::: Data listing

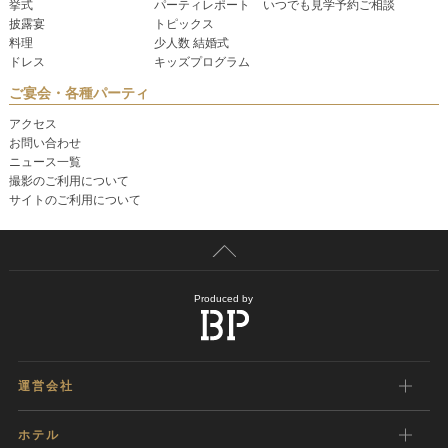
挙式
パーティレポート
いつでも見学予約ご相談
披露宴
トピックス
料理
少人数 結婚式
ドレス
キッズプログラム
ご宴会・各種パーティ
アクセス
お問い合わせ
ニュース一覧
撮影のご利用について
サイトのご利用について
Produced by
運営会社
ホテル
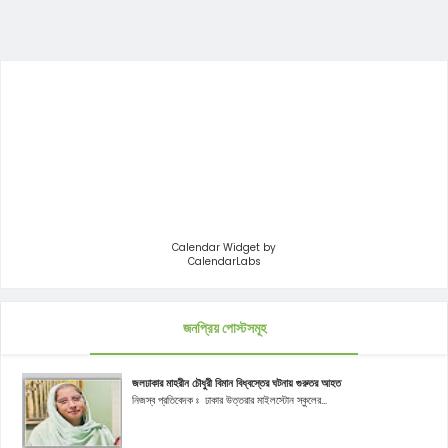
Calendar Widget by
CalendarLabs
জনপ্রিয় পোস্টসমূহ
জলঢাকার মাহরীন চৌধুরী বিমান বিধ্বস্তের ঘটনায় গুরুতর আহত
নিজস্ব প্রতিবেদক ঃ ঢাকার উত্তরার মাইলস্টোন স্কুলের...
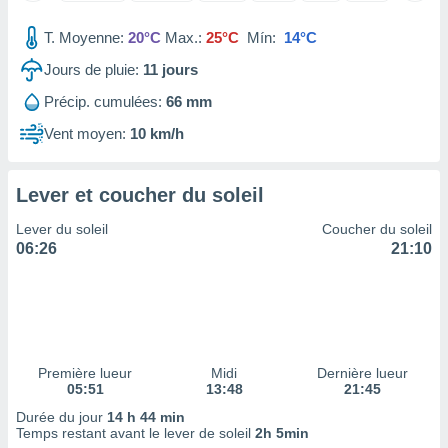
tre
T. Moyenne:
20°C
Max.:
25°C
Mín:
14°C
ement,
Jours de pluie:
11
jours
enaires
s des
Précip. cumulées:
66 mm
 des
Vent moyen:
10 km/h
nts
 ou des
gies
Lever et coucher du soleil
es pour
 accéder
Lever du soleil
Coucher du soleil
r des
06:26
21:10
lles
ue votre
r ce site
 IP et
ifiants
Première lueur
Midi
Dernière lueur
es.
05:51
13:48
21:45
Durée du jour
14 h 44 min
eurs
Temps restant avant le lever de soleil
2h 5min
traiter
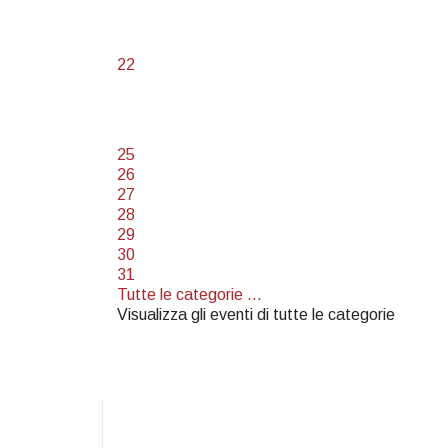
22
25
26
27
28
29
30
31
Tutte le categorie ...
Visualizza gli eventi di tutte le categorie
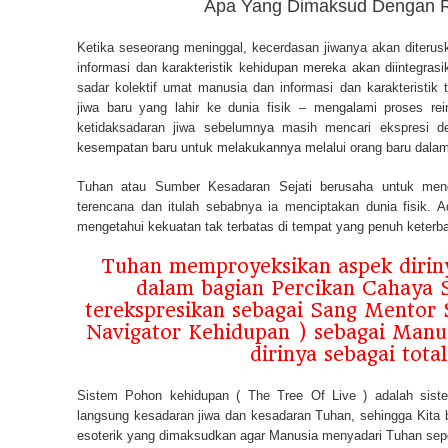
Apa Yang Dimaksud Dengan R
Ketika seseorang meninggal, kecerdasan jiwanya akan diterusk
informasi dan karakteristik kehidupan mereka akan diintegras
sadar kolektif umat manusia dan informasi dan karakteristi
jiwa baru yang lahir ke dunia fisik – mengalami proses rei
ketidaksadaran jiwa sebelumnya masih mencari ekspresi den
kesempatan baru untuk melakukannya melalui orang baru dalam
Tuhan atau Sumber Kesadaran Sejati berusaha untuk men
terencana dan itulah sebabnya ia menciptakan dunia fisik. 
mengetahui kekuatan tak terbatas di tempat yang penuh keterb
Tuhan memproyeksikan aspek dirin
dalam bagian Percikan Cahaya S
terekspresikan sebagai Sang Mentor S
Navigator Kehidupan ) sebagai Manu
dirinya sebagai total
Sistem Pohon kehidupan ( The Tree Of Live ) adalah sist
langsung kesadaran jiwa dan kesadaran Tuhan, sehingga Kita
esoterik yang dimaksudkan agar Manusia menyadari Tuhan se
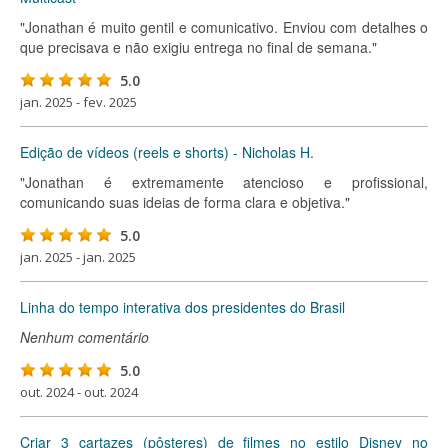
"Jonathan é muito gentil e comunicativo. Enviou com detalhes o
que precisava e não exigiu entrega no final de semana."
5.0
jan. 2025 - fev. 2025
Edição de vídeos (reels e shorts) - Nicholas H.
"Jonathan é extremamente atencioso e profissional,
comunicando suas ideias de forma clara e objetiva."
5.0
jan. 2025 - jan. 2025
Linha do tempo interativa dos presidentes do Brasil
Nenhum comentário
5.0
out. 2024 - out. 2024
Criar 3 cartazes (pôsteres) de filmes no estilo Disney no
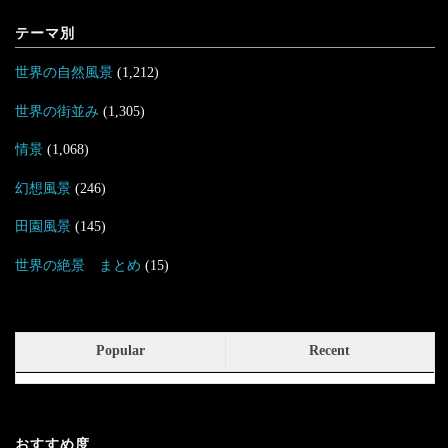
テーマ別
世界の自然風景
(1,212)
世界の街並み
(1,305)
情景
(1,068)
幻想風景
(246)
田園風景
(145)
世界の絶景 まとめ
(15)
Popular
Recent
おすすめ度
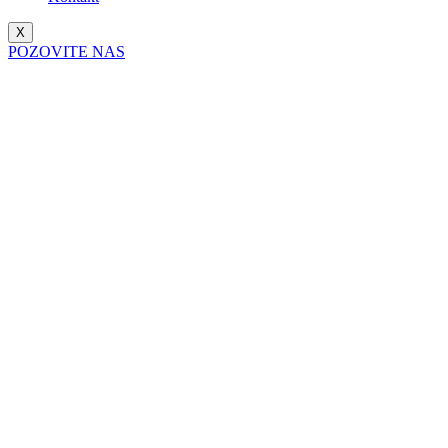
X
POZOVITE NAS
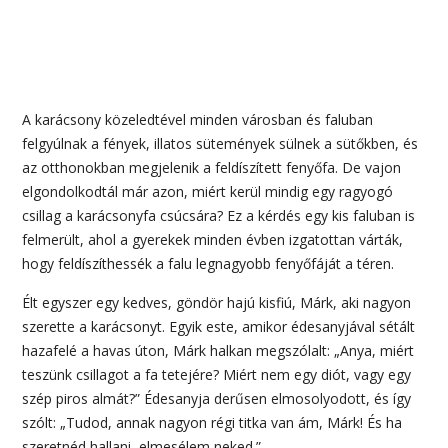
A karácsony közeledtével minden városban és faluban
felgyúlnak a fények, illatos sütemények sülnek a sütőkben, és
az otthonokban megjelenik a feldíszített fenyőfa. De vajon
elgondolkodtál már azon, miért kerül mindig egy ragyogó
csillag a karácsonyfa csúcsára? Ez a kérdés egy kis faluban is
felmerült, ahol a gyerekek minden évben izgatottan várták,
hogy feldíszíthessék a falu legnagyobb fenyőfáját a téren.
Élt egyszer egy kedves, göndör hajú kisfiú, Márk, aki nagyon
szerette a karácsonyt. Egyik este, amikor édesanyjával sétált
hazafelé a havas úton, Márk halkan megszólalt: „Anya, miért
teszünk csillagot a fa tetejére? Miért nem egy diót, vagy egy
szép piros almát?” Édesanyja derűsen elmosolyodott, és így
szólt: „Tudod, annak nagyon régi titka van ám, Márk! És ha
szeretnéd hallani, elmesélem neked.”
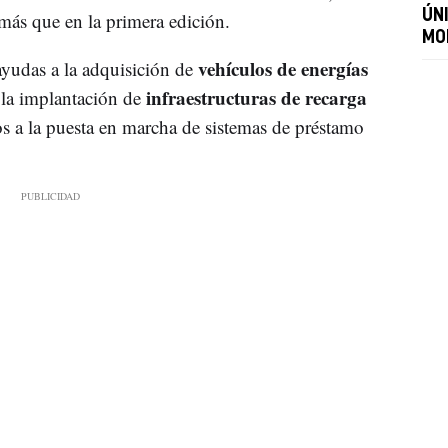
ÚN
 más que en la primera edición.
MO
vehículos de energías
ayudas a la adquisición de
infraestructuras de recarga
 la implantación de
os a la puesta en marcha de sistemas de préstamo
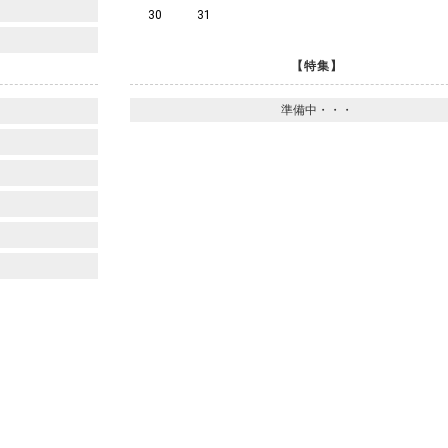
30
31
【特集】
準備中・・・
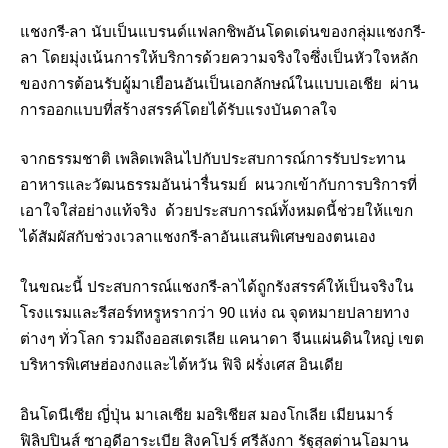
แชงกรี-ลา นับเป็นแบรนด์แฟลกชิพอันโดดเด่นของกลุ่มแชงกรี-
ลา โดยมุ่งเน้นการให้บริการด้วยความจริงใจซึ่งเป็นหัวใจหลัก
ของการต้อนรับผู้มาเยือนอันเป็นเอกลักษณ์ในแบบเอเชีย ผ่าน
การออกแบบที่สร้างสรรค์โดยได้รับแรงบันดาลใจ
จากธรรมชาติ เพลิดเพลินไปกับประสบการณ์การรับประทาน
อาหารและวัฒนธรรมอันน่ารื่นรมย์ ผนวกเข้ากับการบริการที่
เอาใจใส่อย่างแท้จริง ด้วยประสบการณ์ทั้งหมดนี้ช่วยให้แขก
ได้สัมผัสกับช่วงเวลาแชงกรี-ลาอันแสนพิเศษของตนเอง
ในขณะนี้ ประสบการณ์แชงกรี-ลาได้ถูกรังสรรค์ให้เป็นจริงใน
โรงแรมและรีสอร์ทหรูหรากว่า 90 แห่ง ณ จุดหมายปลายทาง
ต่างๆ ทั่วโลก รวมถึงออสเตรเลีย แคนาดา จีนแผ่นดินใหญ่ เขต
บริหารพิเศษฮ่องกงและไต้หวัน ฟิจิ ฝรั่งเศส อินเดีย
อินโดนีเซีย ญี่ปุ่น มาเลเซีย มอริเชียส มองโกเลีย เมียนมาร์
ฟิลิปปินส์ ซาอุดีอาระเบีย สิงคโปร์ ศรีลังกา รัฐสุลต่านโอมาน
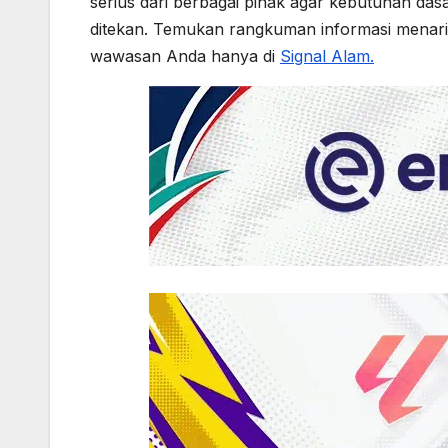
o
p
g
serius dari berbagai pihak agar kebutuhan das
k
er
ditekan. Temukan rangkuman informasi menarik
wawasan Anda hanya di
Signal Alam.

::::::

## Aim of the exercise
Please copy the lines above exactly, starting at the line that holds "Lever du soleil" and ending at the line that holds "sadar kolektif umat"; include both, but no pictures.

## Solution for this problem
Lever du soleil
Coucher du soleil
r des
06:26
21:10
lles
ue votre
r ce site
 IP et
ifiants
Première lueur
Midi
Dernière lueur
es.
05:51
13:48
21:45
Durée du jour
14 h 44 min
eurs
Temps restant avant le lever de soleil
2h 5min
traiter
22
25
26
27
28
29
30
31
Tutte le categorie ...
Visualizza gli eventi di tutte le categorie
Apa Yang Dimaksud Dengan R
Ketika seseorang meninggal, kecerdasan jiwanya akan diterusk
informasi dan karakteristik kehidupan mereka akan diintegras
sadar kolektif umat manusia dan informasi dan karakteristi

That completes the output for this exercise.